COUNTY AGENT GUY
Every year the earth completes its circuit around our local star. The planet’s axis tilts by several degrees – this is known scientifically as being off-kilter – giving us in the Northern Hemisphere our four familiar seasons: fall, winter, spring, and road repair.
The federal government must somehow be responsible for our planet being so far out of plumb. I can’t think of any other entity that could mess up things on such a monumental scale.
I was motoring through a road construction zone recently (there’s so much road construction going on, it would be simpler if they put up signs that said “no road repair next 1/2 mile”) when I picked up a hitchhiker.
I wasn’t aware of the stowaway until the next day, when I noticed that one of the car’s tires was low on air pressure.
Actually, the car, which is much smarter than me, knew about this before I did.
The car flashed one of those ominous, hard-to-decipher dashboard warning messages such as “Check engine to see if it’s still there” and “How many times do I have to tell you, the wiper fluid reservoir is totally empty,” or “Your wife has had a really bad day. Better stop and buy her some flowers.”
The anxiety-inducing dashboard warning persuaded me to check the tires and I determined that they all had sufficient air pressure.
Then again, my definition of sufficient can be stretched to, “We’re OK, the rim isn’t even touching the ground yet.”
One tire was indeed a few molecules short of air pressure. I fired up my air compressor and puffed about a second’s worth of air into the tire. There. Problem solved.
But of course it wasn’t. In all my years of tire relationships, I have yet to meet a leaky wheel that healed itself.
This hasn’t stopped me from hoping that maybe, just this once, such a miracle might happen.
Not this time, though. The tire continued to leak, so I took it to a tire repair shop.
The technician swiftly removed the offending wheel and discovered that the tire had been impaled by a nail that was long enough to be used as an Olympic javelin.
As I examined the nefarious ferrous metal, I was struck by a deep irony. I was paying the tire guy to remove steel from my tire, but there once was a time when I would have paid him to put it in.
Before the advent of all-position tires, studded snow treads were considered a basic necessity of life here in the Northland.
Studded snow tires were no less a part of winter survival than owning a warm winter coat or a having A large dog with which you could snuggle during prolonged power outages.
Snow tires could be purchased with or without studs. But attempting to get through one of our epic winters without studded tires was like going to a gun fight with a pistol carved from a chunk of Jell-O.
If your tires came without studs you could take them to a tire repair store where a machine would force small chunks of steel into their surface. Nowadays, we call such businesses piercing shops.
But studded snow tires couldn’t simply be left on your car during our snowless seasons.
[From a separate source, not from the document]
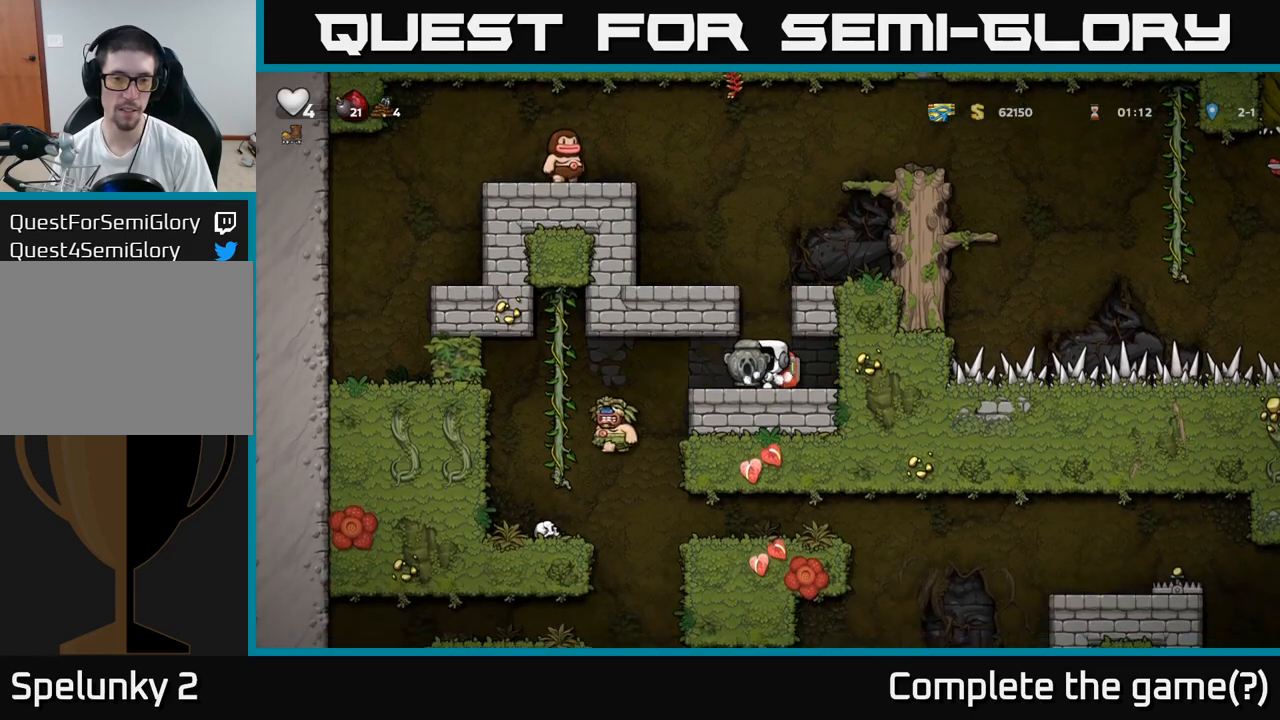
{"dt_ms": 500, "buttons": [], "events": []}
That growling noise of studs upon pavement wasn’t just the sound of your tires wearing out; it was also the sound of roads being turned into potholes.
Every fall when I was a kid, we would participate in the semiannual ritual of swapping out our seasonal tires.
If you were well-off (which we weren’t), you could purchase an extra set of rims for each season’s tires.
Otherwise, you would have to take your car to a tire shop, your snow tires bouncing in the trunk like humungous overcooked donuts.
Dad would take our family sedan to our local co-op service station for a tire swap. I would tag along to watch and learn and listen.
I watched in awe as our car was lifted so high on the hoist that I feared for its roof. I learned that tires can make a startling “whoomp” when highly compressed air seats their beads.
I listened as Bert and Otis discussed the merits of various weights of motor oil.
Tire repair can be titillating. One of the tire guys might slather a thick layer of glue onto a punctured inner tube, then set the glue ablaze.
Who would have thought that a lowly tire shop would feature such exotica as inner tube flambe?
The days of swapping seasonal tires are mostly gone.
And that’s too bad, because without our autumnal tire changing ritual, the earth seems a bit more off-kilter.